Updated on 05.15.09

Major Purchases and Your Specific Life Situation

Trent Hamm

When I turned sixteen, I had roughly $1,000 saved up with which to buy a car. Obviously, my biggest concern was what is the cheapest thing that can get me on the road? Reliability wasn’t a concern at all – I mostly wanted it to drive back and forth to school and to some extracurricular activities. I looked at several very low-end cars – many of them for sale by their owner – and carefully examined the pros and cons of each option. Mostly, my worry revolved around which one could provide about 5,000 or so miles of driving at the cheapest price.

In the end, a family friend gave me an old car of theirs as a sixteenth birthday gift. It wasn’t running, but it needed just a few hundred dollars’ worth of repairs to get it on the road again. I used the rest of the money for gas – and even though the car only ran for a few years after that, it served its purpose quite well.

When I purchased my next vehicle, a 1997 Ford F-150 pickup truck (purchased in 2003 – I spent several years without a vehicle, actually), my biggest concerns were low price and hauling capacity. Given my lifestyle at the time, I had constant need for the ability to haul all sorts of things, and I was mostly concerned about getting that hauling capacity at a low price.

What happened? Without a doubt, I was able to do plenty of hauling with that truck. However, the truck’s reliability has been highly suspect since day one, breaking down along the side of the road several times – and more than a few times, my kids were in the truck with me. A few of those times, the situation wasn’t good – tears and blankets were involved and bad dreams were the result.

Thus, the next time I was involved with a purchase, reliability became a major factor in the purchase, whereas before I wasn’t nearly as concerned about it. I was quite willing to pay more for that reliability because, for me, not stranding my kids along the side of the road is much more important than if it were just me.

- - - - -

Required action 1: Transcribe the stretch of the passage on major purchases from "In the end, a" through "a low price.".

Saved entries:
- - - - -

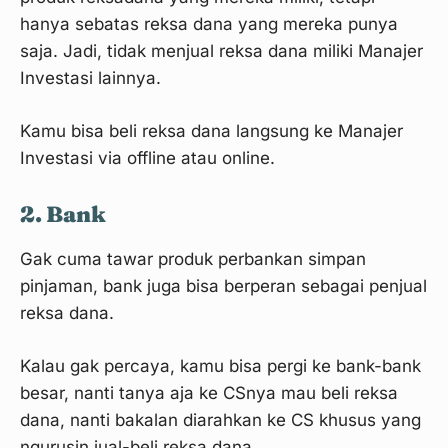
hanya sebatas reksa dana yang mereka punya
saja. Jadi, tidak menjual reksa dana miliki Manajer
Investasi lainnya.
Kamu bisa beli reksa dana langsung ke Manajer
Investasi via offline atau online.
2. Bank
Gak cuma tawar produk perbankan simpan
pinjaman, bank juga bisa berperan sebagai penjual
reksa dana.
Kalau gak percaya, kamu bisa pergi ke bank-bank
besar, nanti tanya aja ke CSnya mau beli reksa
dana, nanti bakalan diarahkan ke CS khusus yang
ngurusin jual-beli reksa dana.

- - - - -

Required action 2: Restate the text of all the records above word for word, leaving the pictures out.

Task answer 1:
In the end, a family friend gave me an old car of theirs as a sixteenth birthday gift. It wasn’t running, but it needed just a few hundred dollars’ worth of repairs to get it on the road again. I used the rest of the money for gas – and even though the car only ran for a few years after that, it served its purpose quite well.

When I purchased my next vehicle, a 1997 Ford F-150 pickup truck (purchased in 2003 – I spent several years without a vehicle, actually), my biggest concerns were low price and hauling capacity. Given my lifestyle at the time, I had constant need for the ability to haul all sorts of things, and I was mostly concerned about getting that hauling capacity at a low price.

Task answer 2:
hanya sebatas reksa dana yang mereka punya
saja. Jadi, tidak menjual reksa dana miliki Manajer
Investasi lainnya.
Kamu bisa beli reksa dana langsung ke Manajer
Investasi via offline atau online.
2. Bank
Gak cuma tawar produk perbankan simpan
pinjaman, bank juga bisa berperan sebagai penjual
reksa dana.
Kalau gak percaya, kamu bisa pergi ke bank-bank
besar, nanti tanya aja ke CSnya mau beli reksa
dana, nanti bakalan diarahkan ke CS khusus yang
ngurusin jual-beli reksa dana.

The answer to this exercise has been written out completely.